No plano das falências, analisa a evolução das regras da sua regulação, concluindo que, atualmente, a distribuição dos riscos resultantes das falências pesam muito mais sobre os trabalhadores e os contribuintes do que sobre os acionistas e os investidores. No caso da recente crise do sistema financeiro e das dívidas soberanas, pudemos observar como parte dos prejuízos privados foram transformados em prejuízos públicos, pesando sobretudo sobre os contribuintes.
Robert Reich defende a necessidade, antes de tudo, de políticas distributivas, como o salário mínimo, a negociação e a contratação coletiva e políticas fiscais fortemente progressivas. Defende-o muitas vezes de modo bem mais radical do que os sociais-democratas europeus. Mas é bastante distante da esquerda anticapitalista, porque defende a economia de mercado como essencial à democracia. De facto, se o capitalismo tem sobrevivido em todo o tipo de regimes políticos, a democracia tem florescido sobretudo em economias de mercado. Por isso o capitalismo deve ser salvo, mas, simultaneamente, profundamente reformado para que o seu desenvolvimento beneficie a maioria e não apenas uns poucos mais poderosos.
Ideias feitas
Os partidos são dispensáveis?
Não, os partidos políticos são indispensáveis à democracia.
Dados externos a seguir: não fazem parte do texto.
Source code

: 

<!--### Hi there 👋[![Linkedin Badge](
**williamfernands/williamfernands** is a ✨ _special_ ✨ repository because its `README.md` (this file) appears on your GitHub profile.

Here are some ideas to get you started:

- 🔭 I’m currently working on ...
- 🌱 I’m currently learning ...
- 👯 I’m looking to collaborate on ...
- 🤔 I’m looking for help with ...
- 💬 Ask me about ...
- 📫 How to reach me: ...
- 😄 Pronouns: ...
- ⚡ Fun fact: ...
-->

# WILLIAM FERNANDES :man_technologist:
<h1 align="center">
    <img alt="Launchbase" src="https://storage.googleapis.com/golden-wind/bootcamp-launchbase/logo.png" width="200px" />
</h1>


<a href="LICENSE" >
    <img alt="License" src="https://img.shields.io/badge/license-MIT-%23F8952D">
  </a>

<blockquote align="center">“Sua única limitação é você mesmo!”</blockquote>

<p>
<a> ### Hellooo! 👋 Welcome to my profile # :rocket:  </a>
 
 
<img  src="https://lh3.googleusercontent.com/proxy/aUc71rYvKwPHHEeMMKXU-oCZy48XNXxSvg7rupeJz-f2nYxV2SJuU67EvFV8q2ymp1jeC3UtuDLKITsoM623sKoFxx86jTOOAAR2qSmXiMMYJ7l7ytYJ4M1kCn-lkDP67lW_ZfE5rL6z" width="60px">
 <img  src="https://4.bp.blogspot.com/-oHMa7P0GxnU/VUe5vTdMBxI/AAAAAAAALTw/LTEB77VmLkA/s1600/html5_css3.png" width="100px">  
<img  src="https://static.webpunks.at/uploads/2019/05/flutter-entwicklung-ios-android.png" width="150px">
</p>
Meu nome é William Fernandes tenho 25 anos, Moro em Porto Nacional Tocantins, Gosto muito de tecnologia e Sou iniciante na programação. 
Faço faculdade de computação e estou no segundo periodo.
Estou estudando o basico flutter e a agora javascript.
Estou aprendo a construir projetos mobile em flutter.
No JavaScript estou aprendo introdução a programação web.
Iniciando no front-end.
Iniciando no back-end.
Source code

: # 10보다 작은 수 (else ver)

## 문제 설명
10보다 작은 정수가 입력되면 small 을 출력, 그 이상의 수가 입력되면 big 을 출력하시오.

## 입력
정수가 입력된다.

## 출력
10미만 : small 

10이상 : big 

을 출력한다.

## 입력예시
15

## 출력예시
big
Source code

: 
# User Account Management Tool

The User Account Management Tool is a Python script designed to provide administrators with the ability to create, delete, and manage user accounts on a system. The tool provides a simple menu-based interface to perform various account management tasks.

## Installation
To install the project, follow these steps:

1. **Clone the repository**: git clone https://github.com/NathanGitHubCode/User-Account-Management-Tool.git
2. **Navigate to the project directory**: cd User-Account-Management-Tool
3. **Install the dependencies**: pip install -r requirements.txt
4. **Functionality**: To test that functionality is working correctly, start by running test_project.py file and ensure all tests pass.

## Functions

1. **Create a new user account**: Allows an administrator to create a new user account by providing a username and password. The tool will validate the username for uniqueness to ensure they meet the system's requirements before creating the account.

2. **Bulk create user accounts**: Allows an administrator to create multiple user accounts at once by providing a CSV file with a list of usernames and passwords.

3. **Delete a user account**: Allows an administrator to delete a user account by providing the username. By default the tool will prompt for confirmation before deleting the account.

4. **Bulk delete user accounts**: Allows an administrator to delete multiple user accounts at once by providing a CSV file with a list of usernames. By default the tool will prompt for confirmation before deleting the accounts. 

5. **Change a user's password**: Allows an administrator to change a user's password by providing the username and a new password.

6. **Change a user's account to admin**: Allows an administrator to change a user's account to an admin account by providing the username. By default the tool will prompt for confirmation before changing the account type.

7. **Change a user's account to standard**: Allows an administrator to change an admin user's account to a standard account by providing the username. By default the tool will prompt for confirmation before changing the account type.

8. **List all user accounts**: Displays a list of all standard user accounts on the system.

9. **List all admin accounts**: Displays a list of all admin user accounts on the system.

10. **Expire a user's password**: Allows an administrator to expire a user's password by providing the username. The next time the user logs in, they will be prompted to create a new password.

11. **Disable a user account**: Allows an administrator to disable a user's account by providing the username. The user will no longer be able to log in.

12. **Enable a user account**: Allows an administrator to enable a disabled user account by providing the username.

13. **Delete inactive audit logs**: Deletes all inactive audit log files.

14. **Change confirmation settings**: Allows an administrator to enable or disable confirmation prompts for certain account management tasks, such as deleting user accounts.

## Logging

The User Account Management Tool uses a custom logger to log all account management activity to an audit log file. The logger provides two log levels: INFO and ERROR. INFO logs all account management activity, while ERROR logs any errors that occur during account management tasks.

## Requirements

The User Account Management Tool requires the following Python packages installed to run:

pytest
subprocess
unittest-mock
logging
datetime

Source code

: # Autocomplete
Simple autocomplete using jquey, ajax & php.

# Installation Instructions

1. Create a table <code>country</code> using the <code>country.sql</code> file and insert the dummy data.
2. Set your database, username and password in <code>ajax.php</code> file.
Existe hoje quem manifeste, de muitas formas, uma fobia aos partidos políticos e uma adesão entusiasta às lideranças personificadas, apoiadas ou não em movimentos de apoio conjunturais e de fraca organização. Macron com o seu "En Marche", Rui Moreira com o seu "O Meu Partido é o Porto" são os exemplos desta semana.
Os partidos, enquanto instituições democráticas, existem por duas razões muito importantes: enquadrar e viabilizar a participação política dos cidadãos em torno de ideias políticas claras e coerentes e evitar o excesso de poder dos líderes políticos. Para atingir estes objetivos, ainda não inventámos melhores soluções.
Pode acontecer que os partidos políticos não estejam hoje a dar voz a todos, que não se esgotem neles os motivos de mobilização, ou que precisem de ser profundamente renovados. Mas não se retire daí que podem ser substituídos por nada ou por movimentos mais ou menos inorgânicos sem riscos maiores do que aqueles que se queria corrigir.